The venue of the Bee Gees' first ever performance may be demolished
7 November 2019, 13:35 | Updated: 16 November 2023, 12:18
A community group in Manchester has launched a campaign to stop the demolition of the venue which saw the Bee Gees first ever performance.
Before they were the Bee Gees, the Gibb brothers took to the stage in Chorlton’s picture house as The Rattlesnakes for their first ever live performance.
It was their local cinema and just down the road from where they lived – but now there are plans to demolish the historic building.
Formerly known as The Gaumont, the site is currently owned by the Co-op who have plans to sell the funeralcare building for demolition and redevelopment for flats.
In a bid to preserve the history of the building, the Chorlton Community Land Trust (CCLT) have launched their "Stayin' Alive" campaign, and are crowdfunding to raise 250k to save the building and give it a new lease of life.
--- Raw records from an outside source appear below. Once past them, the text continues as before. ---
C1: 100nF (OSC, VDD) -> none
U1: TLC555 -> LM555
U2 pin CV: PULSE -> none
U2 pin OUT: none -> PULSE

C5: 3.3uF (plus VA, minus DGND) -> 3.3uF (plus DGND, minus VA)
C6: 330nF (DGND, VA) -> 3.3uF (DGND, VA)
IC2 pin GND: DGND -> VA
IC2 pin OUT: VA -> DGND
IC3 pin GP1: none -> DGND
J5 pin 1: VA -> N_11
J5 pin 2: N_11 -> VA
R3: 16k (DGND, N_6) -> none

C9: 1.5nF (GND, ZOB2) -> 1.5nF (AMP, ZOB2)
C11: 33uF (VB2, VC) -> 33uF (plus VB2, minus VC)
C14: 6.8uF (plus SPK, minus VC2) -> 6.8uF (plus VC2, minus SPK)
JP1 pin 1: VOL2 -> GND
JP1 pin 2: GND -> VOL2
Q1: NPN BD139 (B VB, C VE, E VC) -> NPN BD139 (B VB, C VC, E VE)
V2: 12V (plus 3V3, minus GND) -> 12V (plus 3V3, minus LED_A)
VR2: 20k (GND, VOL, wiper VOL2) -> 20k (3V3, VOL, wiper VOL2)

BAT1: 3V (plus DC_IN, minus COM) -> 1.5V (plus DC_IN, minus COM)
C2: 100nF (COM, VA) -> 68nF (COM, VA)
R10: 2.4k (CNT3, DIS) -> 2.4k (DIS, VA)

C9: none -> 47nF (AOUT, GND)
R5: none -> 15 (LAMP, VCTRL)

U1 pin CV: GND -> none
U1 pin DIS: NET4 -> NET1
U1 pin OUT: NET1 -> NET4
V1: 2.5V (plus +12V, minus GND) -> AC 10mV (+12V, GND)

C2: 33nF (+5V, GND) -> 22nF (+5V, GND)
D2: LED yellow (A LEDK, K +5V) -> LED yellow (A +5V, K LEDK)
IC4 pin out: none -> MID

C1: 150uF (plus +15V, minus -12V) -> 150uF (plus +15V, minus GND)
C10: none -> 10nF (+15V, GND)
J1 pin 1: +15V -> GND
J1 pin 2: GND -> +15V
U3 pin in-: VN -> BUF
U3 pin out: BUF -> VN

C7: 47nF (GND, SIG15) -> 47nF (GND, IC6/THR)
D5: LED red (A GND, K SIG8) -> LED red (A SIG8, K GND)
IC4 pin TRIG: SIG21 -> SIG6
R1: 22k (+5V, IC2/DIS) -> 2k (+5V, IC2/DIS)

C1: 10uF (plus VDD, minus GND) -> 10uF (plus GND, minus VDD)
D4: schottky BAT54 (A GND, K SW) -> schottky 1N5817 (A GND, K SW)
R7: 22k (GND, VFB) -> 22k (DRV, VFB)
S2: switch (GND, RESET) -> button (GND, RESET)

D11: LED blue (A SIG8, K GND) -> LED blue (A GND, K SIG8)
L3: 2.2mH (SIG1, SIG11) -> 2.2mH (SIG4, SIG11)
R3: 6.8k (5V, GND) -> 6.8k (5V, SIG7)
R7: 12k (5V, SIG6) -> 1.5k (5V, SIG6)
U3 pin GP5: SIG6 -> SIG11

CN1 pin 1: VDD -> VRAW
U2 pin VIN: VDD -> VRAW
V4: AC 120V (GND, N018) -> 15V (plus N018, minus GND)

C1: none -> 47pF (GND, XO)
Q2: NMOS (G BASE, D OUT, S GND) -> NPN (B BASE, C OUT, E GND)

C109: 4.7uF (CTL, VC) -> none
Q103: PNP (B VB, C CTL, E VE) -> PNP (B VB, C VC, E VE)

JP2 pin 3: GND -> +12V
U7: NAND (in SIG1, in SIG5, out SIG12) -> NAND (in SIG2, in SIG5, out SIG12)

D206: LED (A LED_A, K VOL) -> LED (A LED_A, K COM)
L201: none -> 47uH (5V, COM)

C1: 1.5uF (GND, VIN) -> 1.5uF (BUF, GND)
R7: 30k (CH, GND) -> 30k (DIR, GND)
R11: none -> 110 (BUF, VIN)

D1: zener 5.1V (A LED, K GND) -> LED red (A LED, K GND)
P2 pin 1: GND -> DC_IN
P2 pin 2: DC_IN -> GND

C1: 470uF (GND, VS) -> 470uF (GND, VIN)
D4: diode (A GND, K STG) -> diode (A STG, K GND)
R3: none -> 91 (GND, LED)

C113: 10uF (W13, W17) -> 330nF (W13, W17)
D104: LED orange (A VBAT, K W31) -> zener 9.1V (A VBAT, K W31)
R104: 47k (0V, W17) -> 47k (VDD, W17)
So far, more than 400 people have pledged over £180,000.
In Australia, the Bee Gees Way honours the band's hometown in Queensland where they emigrated to from Chorlton – but there’s isn’t much marking their roots in the UK.
The CCLT plans to transform the historic site into a community hub to celebrate the legacy of the Bee Gees, including art, music, film and performance spaces; a community co-working space; a showcase of local food and drink traders, and more.
The CCLT has until Friday (November 8) to submit a formal offer for the building – which is 100 years old next year.
“Time is critical to save this landmark building – we have just a few days left to persuade the Co-op to change course," said CCLT's Simon Hooton.
"It is an important part of Manchester’s historic music scene so we want to preserve it and celebrate the world-famous Bee Gees and encourage more visitors to the area.”